THE PROBLEM -> The entire listing below is to be written out exactly, minus the pictures.

PROVIDED ENTRIES ->

▼

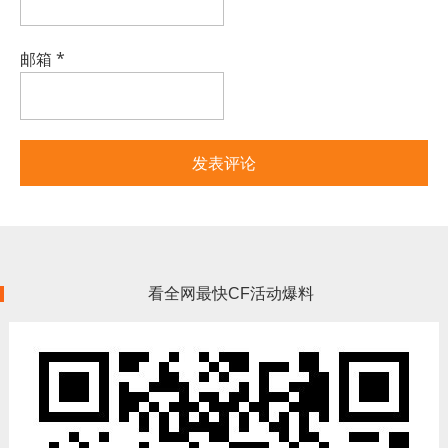
邮箱
*
看全网最快CF活动爆料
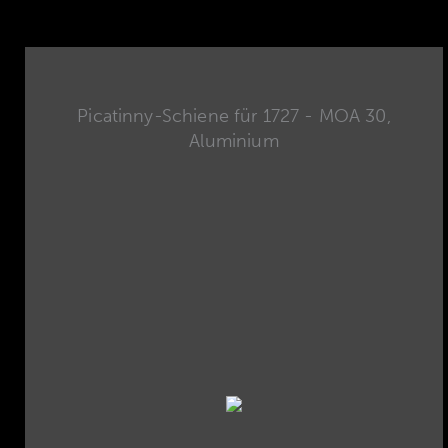
Picatinny-Schiene für 1727 - MOA 30,
Aluminium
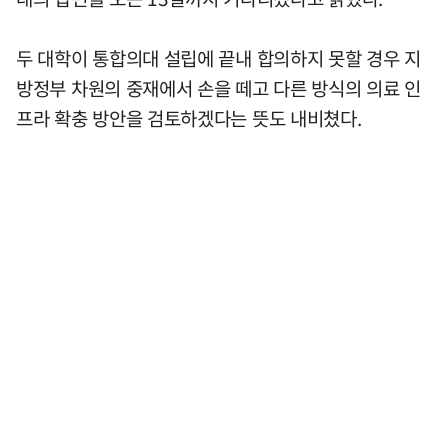
두 대학이 통합의대 설립에 끝내 합의하지 못할 경우 지
방정부 차원의 중재에서 손을 떼고 다른 방식의 의료 인
프라 확충 방안을 검토하겠다는 뜻도 내비쳤다.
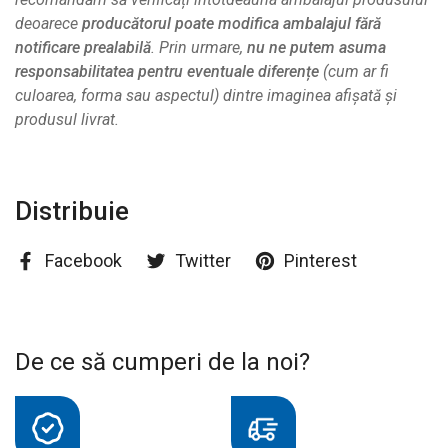
deoarece
producătorul poate modifica ambalajul fără
notificare prealabilă
. Prin urmare,
nu ne putem asuma
responsabilitatea pentru eventuale diferențe
(cum ar fi
culoarea, forma sau aspectul) dintre imaginea afișată și
produsul livrat.
Distribuie
Facebook
Twitter
Pinterest
De ce să cumperi de la noi?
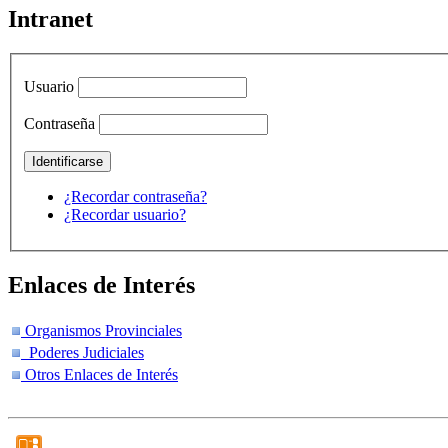
Intranet
Usuario
Contraseña
¿Recordar contraseña?
¿Recordar usuario?
Enlaces de Interés
Organismos Provinciales
Poderes Judiciales
Otros Enlaces de Interés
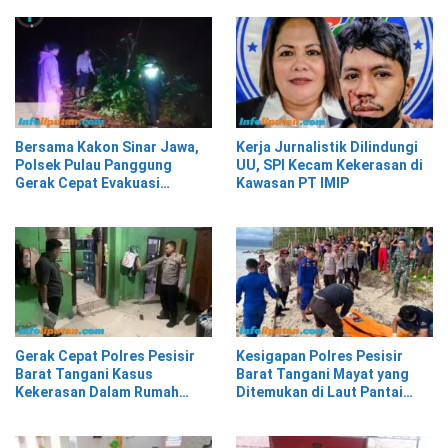
Bersama Kakon Sinar Jawa,
Kerja Jurnalistik Dilindungi
Polsek Pulau Panggung
UU, SPI Kecam Kekerasan di
Gerak Cepat Evakuasi
Kawasan PT IMIP
Material Longsor
Gerak Cepat Polres Pesisir
Kesigapan Polres Pesisir
Barat Tangani Kasus
Barat Tangani Mayat yang
Kekerasan Dalam Rumah
Ditemukan di Laut Pantai
Tangga di Pasar Kota Krui
Lantera Walur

▲

RESULT BELOW ->
邮箱
*
看全网最快CF活动爆料
Picatinny-Schiene für 1727 - MOA 30,
Aluminium
두 대학이 통합의대 설립에 끝내 합의하지 못할 경우 지
방정부 차원의 중재에서 손을 떼고 다른 방식의 의료 인
프라 확충 방안을 검토하겠다는 뜻도 내비쳤다.
deoarece
producătorul poate modifica ambalajul fără
notificare prealabilă
. Prin urmare,
nu ne putem asuma
responsabilitatea pentru eventuale diferențe
(cum ar fi
culoarea, forma sau aspectul) dintre imaginea afișată și
produsul livrat.
Distribuie
Facebook
Twitter
Pinterest
De ce să cumperi de la noi?
Intranet
Usuario
Contraseña
¿Recordar contraseña?
¿Recordar usuario?
Enlaces de Interés
Organismos Provinciales
Poderes Judiciales
Otros Enlaces de Interés
Bersama Kakon Sinar Jawa,
Kerja Jurnalistik Dilindungi
Polsek Pulau Panggung
UU, SPI Kecam Kekerasan di
Gerak Cepat Evakuasi
Kawasan PT IMIP
Material Longsor
Gerak Cepat Polres Pesisir
Kesigapan Polres Pesisir
Barat Tangani Kasus
Barat Tangani Mayat yang
Kekerasan Dalam Rumah
Ditemukan di Laut Pantai
Tangga di Pasar Kota Krui
Lantera Walur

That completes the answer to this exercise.